The defendant has no quibble with the court's analysis up until its conclusion. As Great Divide and Nautilus would have it, remand is not appropriate notwithstanding the violation of section 1446(b)(2)(A) because AmWins and Martens-Johnson were fraudulently joined by the plaintiffs.
Fraudulent joinder is a judicially created doctrine that permits a court to retain jurisdiction over a removed case notwithstanding the joinder of a non-diverse party if: "(1) [t]here is no possibility that the plaintiff would be able to establish a cause of action against the in-state defendant in state court; or (2) . . . there has been outright fraud in the plaintiff's pleading of jurisdictional facts." See Mayes v. Rapoport, 198 F.3d 457, 461, 464 (4th Cir. 1999) (citation omitted, numeration added, and emphasis in the original).

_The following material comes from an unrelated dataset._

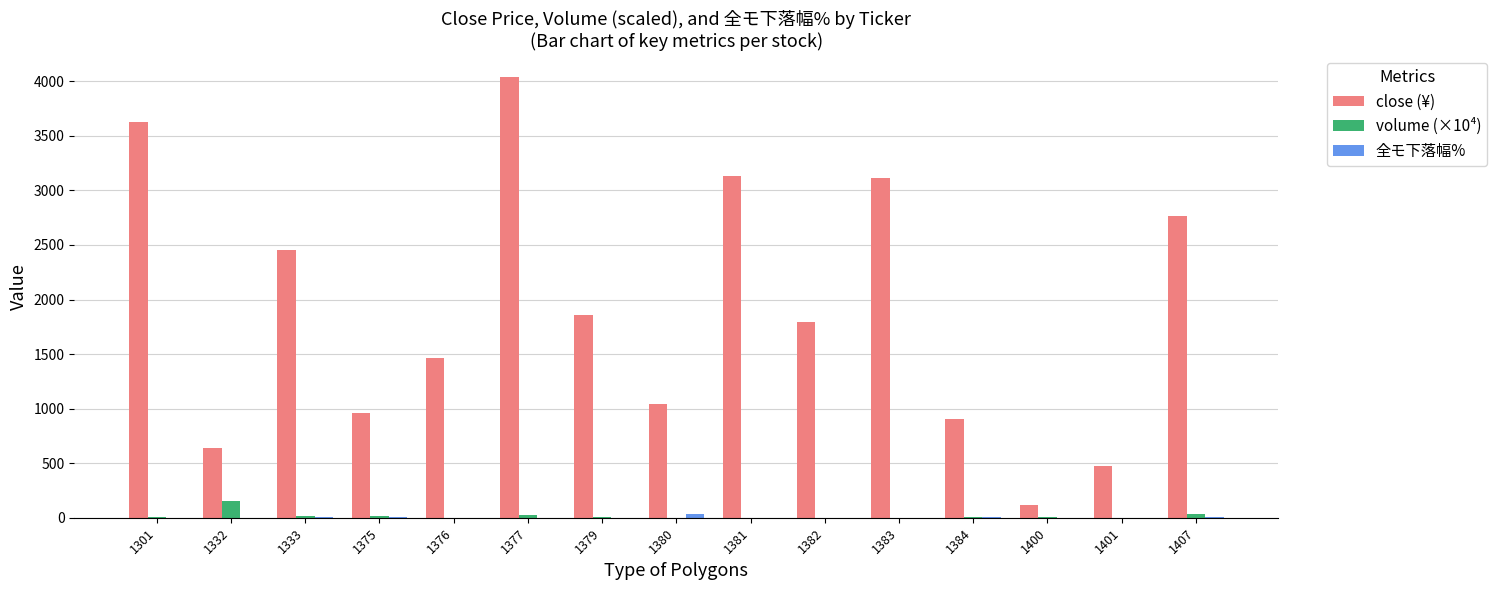

Is it true that close (¥) equals 642.2 at 1401?

False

By its terms, however, the doctrine of fraudulent joinder does not apply to the joinder of defendants who would not affect the court's jurisdiction over the case. That is because the joinder of a diverse defendant does not allow a plaintiff to manufacture the jurisdictional problems the doctrine exists to prevent. See id. at 461. Rather, the doctrine applies where an in-state defendant is fraudulently joined to defeat diversity jurisdiction in the federal court. Every single published Fourth Circuit case the court has found applying the doctrine is consistent with this understanding. See, e.g., Johnson v. American Towers, LLC, 781 F.3d 693, 704 (4th Cir. 2015) (noting that under the doctrine of fraudulent joinder "naming non-diverse defendants does not defeat diversity jurisdiction") (emphasis added); Weidman v. Exxon Mobil Corp., 776 F.3d 214, 218 (4th Cir. 2015) (same); Barlow v. Colgate Palmolive Co., 772 F.3d 1001, 1004 n.2 (4th Cir. 2014) (same); E.D. ex rel. Darcy v. Pfizer, Inc., 722 F.3d 574, 578 (4th Cir. 2013); Hartley v. CSX Transp., Inc., 187 F.3d 422, 424 (4th Cir. 1999) (same); Marshall v. Manville Sales Corp., 6 F.3d 229, 232-33 (4th Cir. 1993) (same); Martin v. Norfolk & W. Ry. Co., 43 F.2d 293, 296 (4th Cir. 1930) (same); Russell v. Champion Fibre Co., 214 F. 963, 965-66 (4th Cir. 1914) (same).

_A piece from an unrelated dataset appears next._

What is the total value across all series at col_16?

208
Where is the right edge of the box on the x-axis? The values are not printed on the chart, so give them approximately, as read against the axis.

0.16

Thus, in addition to showing either that the plaintiffs have no possibility of stating a claim against Martens-Johnson or AmWins, or that the plaintiffs committed fraud, the defendants also must show that the joinder of Martens-Johnson and AmWins would affect the court's jurisdiction. The defendants cannot carry that burden here. That is because AmWins is a diverse party, and therefore its addition to the suit cannot have affected the court's jurisdiction. Rather, AmWins's own failure to comply with section 1446(b)(2)(A) created the procedural defect that instigated the plaintiffs' motion for remand. Unable to avail themselves of the doctrine of fraudulent joinder, the defendants cannot cure the defects in the removal of their case, and the court must grant the plaintiffs' motion.
For the reasons stated above, the plaintiffs' motion to remand will be granted. A separate order follows.